[目的 A]
次の(i)〜(iii)がそれぞれ提供テキストの内容と一致するかを判定せよ。各文に「はい」か「いいえ」で答え、判断の決め手となる提供テキストの語句を一字も変えずに引用すること。
(i) 四象家は五大退魔の一つとして数えられている。
(ii) 四象の一族は、肉体的には普通の人間であるため混血とは呼ばれない。
(iii) 零の両親は20年ほど前に他界した。
[目的 B] 提供テキストのうち、「飄然としたストイックさのある」から「生家は古来より脈々と受け継がれた退魔の家系。」までの一続きを、一字も変えずに書き写してください。

[提供テキスト]

##########

穂群原学園3年(hollow時。stay night時は2年)
1月12日生まれ。B型。
弓道部に所属、茶道部部長も兼任していた。
古来より続く、退魔を生業とした家庭に生を受ける。
実家は既に断絶しており、彼が『姉さん』と慕う宗家の家に預けられて育った。
菓子作りが好きで、将来的には、現在勤めている喫茶店の暖簾分けをしてもらうのが夢。
茶目っ気のある言動や容姿とは裏腹に、中身はしっかり男の子。
クールで鯔背な年齢にそぐわぬ落ち着きと、甘え上手な少年らしさが同居しており、好感度が上がるに連れダメ人間評価がついていく(但し、本当の際には頼りになるので、甘やかしたくなる愛らしさというのが妥当)。
飄然としたストイックさのある風体だが、それは熱くなり易い自分を抑える為のリミッターの様なもの。
根っこは静かに燃えるタイプで、一歩間違えば恋愛暴走狂。
奇行が目立つ為、『穂群原三大変人』の一人として数えられる。
他にも、『穂群原で一番愛でたい男』第一位を獲得するなど、奇妙な生態から{『眠れる珍獣』と呼ばれている。
喫茶店アーネンエルベでアルバイト中。

+ 家系
生家は古来より脈々と受け継がれた退魔の家系。
その昔、『究極の退魔』を作ろうとした家系があった。
この国における四大退魔、フジョウ、アサガミ、リョウギ、ナナヤ、四つの一族の血を貪欲に取り込み、魔を討つ最高の素材を作り上げようとした。
四象家の興りである。
五大退魔と呼ばれないのは、四象が四大退魔の一つの分家筋に当たるため、そしてその異端さからである。
四象の家は代々宗家と同じく、がらんどうの肉体を持つものを傑出しやすい。
宗家がそこに多数の人格を植えつけようとする所を、四象は空いた肉体のキャパシティに『魔』を取り込むことで魔に拮抗しようとした一族である。
『魔』をその内に取り込み、その身になじませる事で、後天的な超能力者の開発を行おうとした家系。
肉体的には普通の人間である為、混血とは呼ばれない。
自己の体を、概念武装の域まで改造する業を伝えてきた一族。
現在は、零の両親が10年ほど前に他界した為、一族はほぼ断絶状態になっている。
どのような能力が発露するかは、宿した魔と本人の性質に由来する。

あまりにも多くのモノを取り込みすぎた為、”四象”という家系自体が「他者(の能力)を取り込む」事に特化しすぎた存在となっている。
魔術師にせよ、退魔にせよ、代続きをしている特殊な家系の多くが閉鎖的で、狭いカテゴリーの中で純度を保つ事によって己が在り方を高める所を、四象は外部からの刺激によって発展してきた特異な例。
『吸収』や『模倣』とも異なる、得たものを昇華し自己改造を行う。
その分、混ざり物が多すぎる為、退魔の一族としての純度は低い。
しかし、他者を取り込んでいく性質上、周囲からの影響で、飛躍的な成長を遂げるものが多いのもまた事実。

##########

[データ部分]

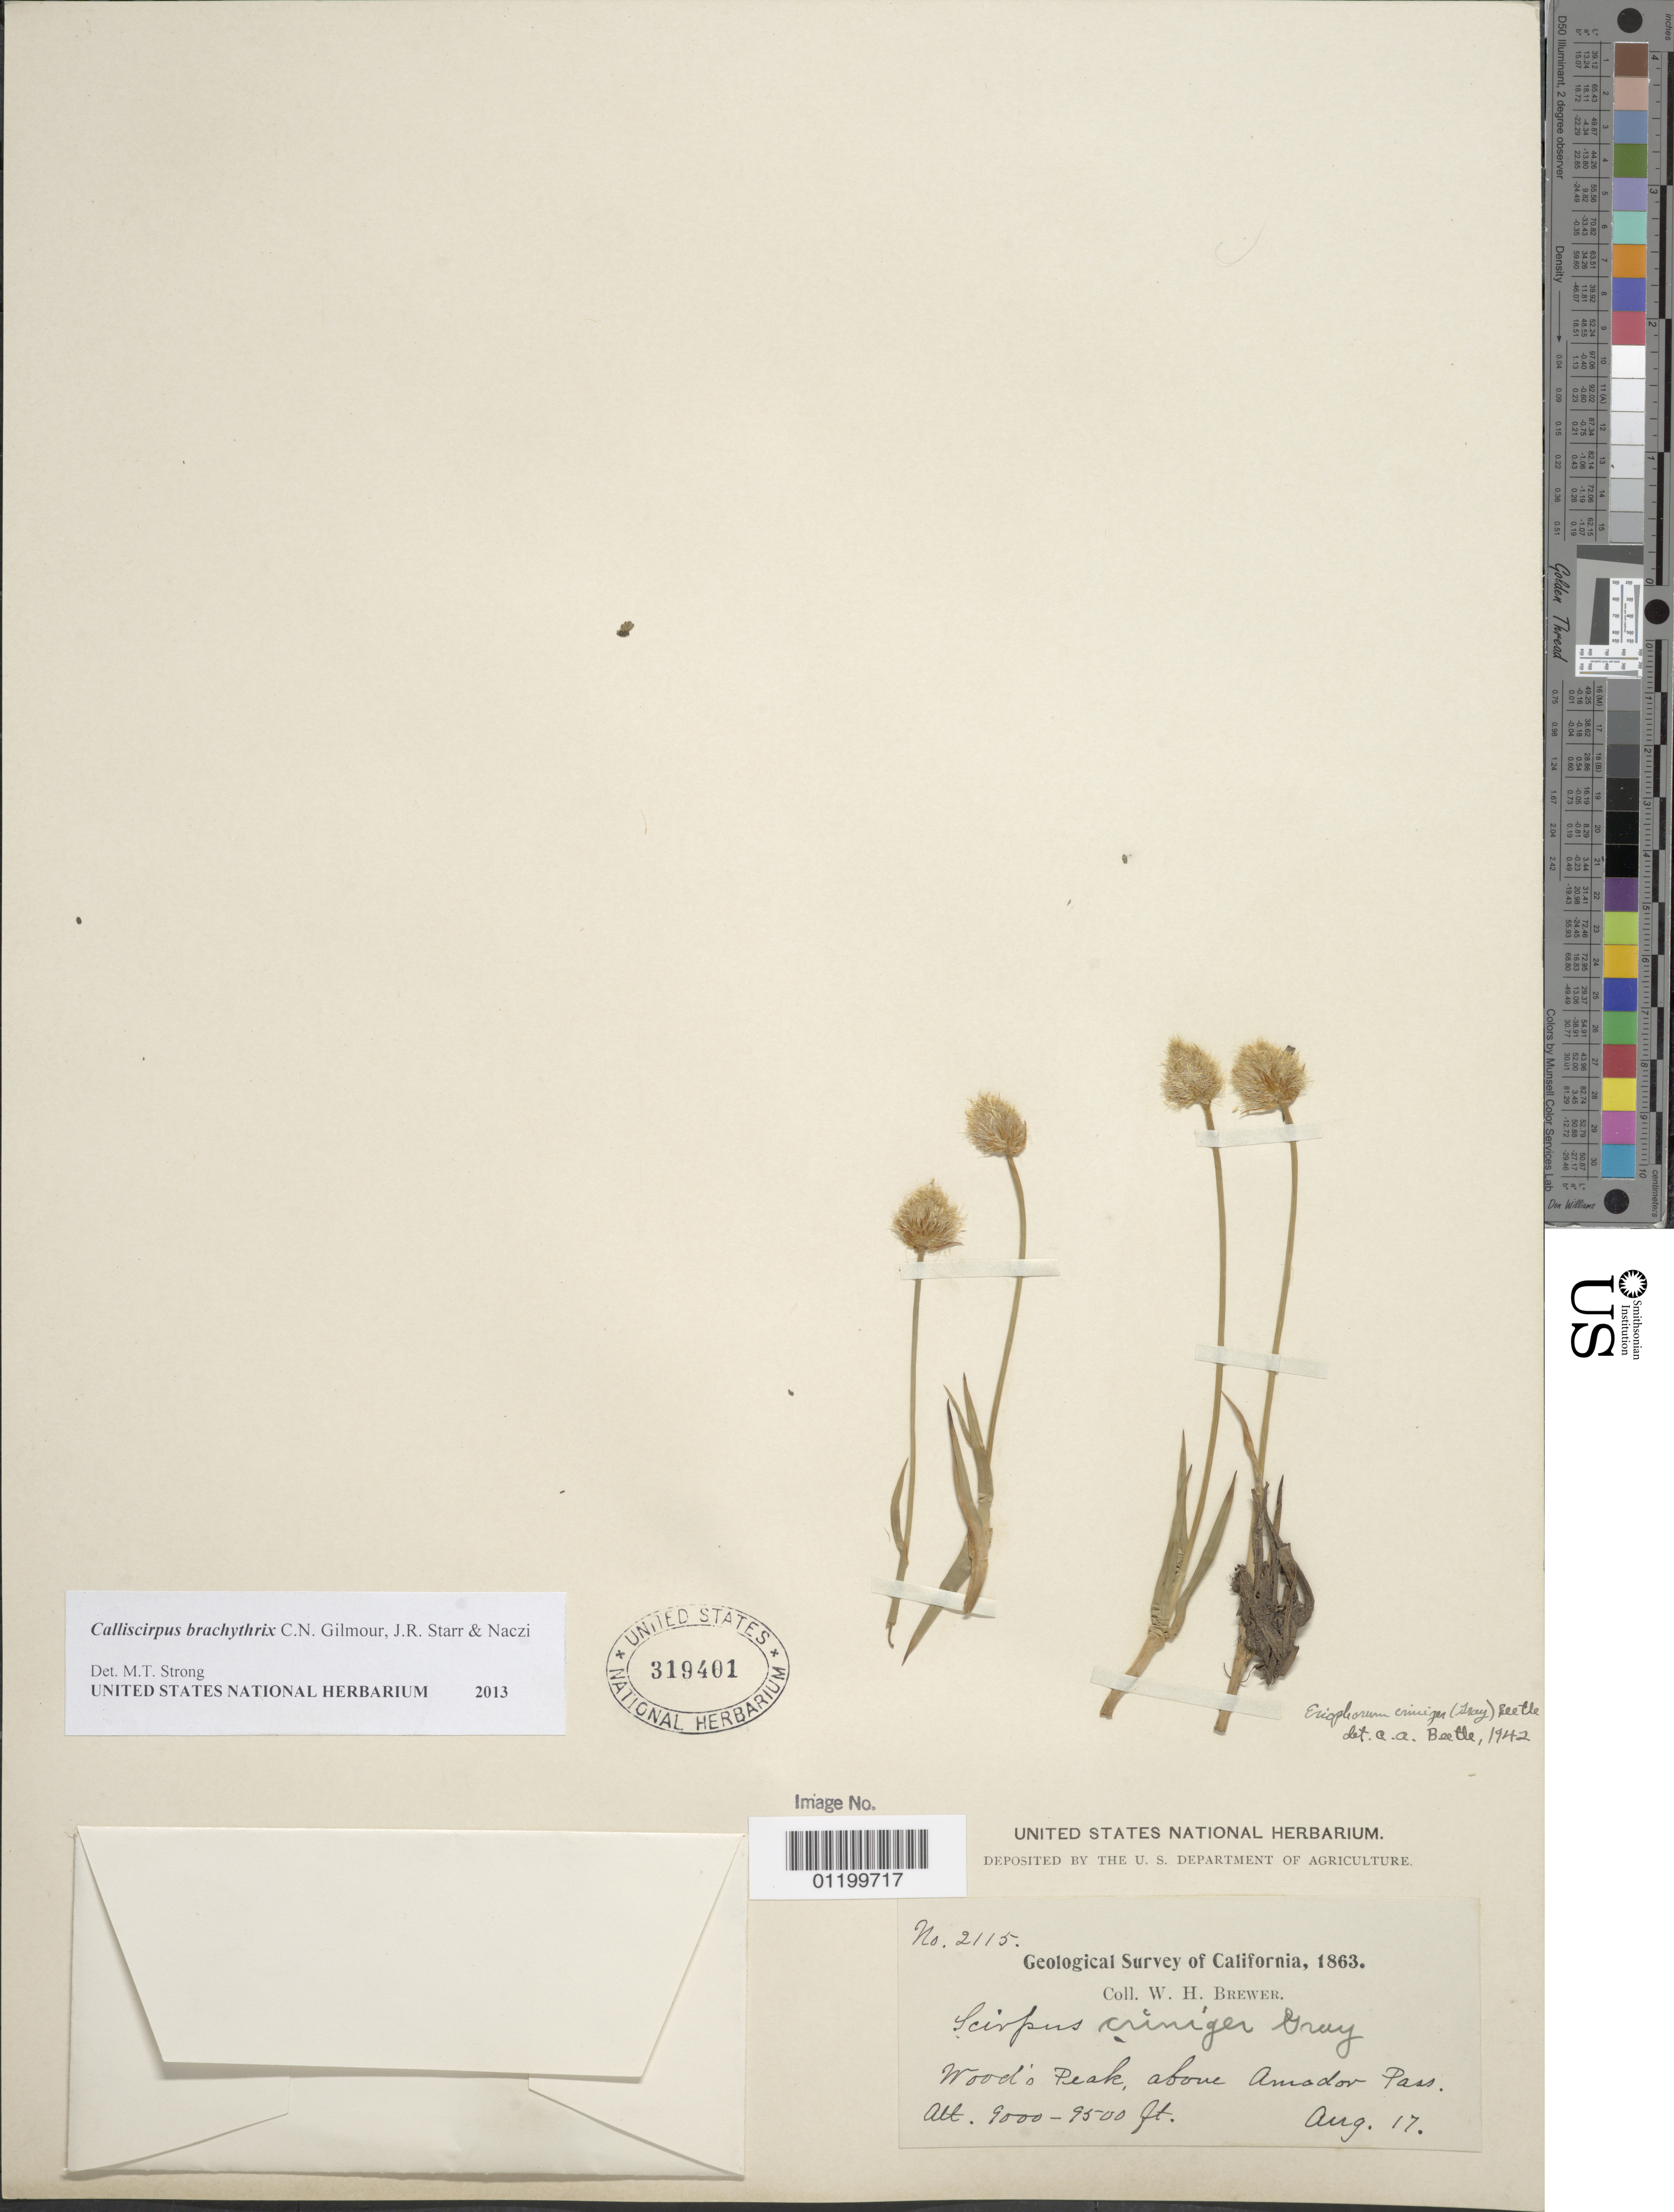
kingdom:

##########

[出力 A]
(i) いいえ。「五大退魔と呼ばれないのは、四象が四大退魔の一つの分家筋に当たるため、そしてその異端さからである。」
(ii) はい。「肉体的には普通の人間である為、混血とは呼ばれない。」
(iii) いいえ。「現在は、零の両親が10年ほど前に他界した為、一族はほぼ断絶状態になっている。」

[出力 B]
飄然としたストイックさのある風体だが、それは熱くなり易い自分を抑える為のリミッターの様なもの。
根っこは静かに燃えるタイプで、一歩間違えば恋愛暴走狂。
奇行が目立つ為、『穂群原三大変人』の一人として数えられる。
他にも、『穂群原で一番愛でたい男』第一位を獲得するなど、奇妙な生態から{『眠れる珍獣』と呼ばれている。
喫茶店アーネンエルベでアルバイト中。

+ 家系
生家は古来より脈々と受け継がれた退魔の家系。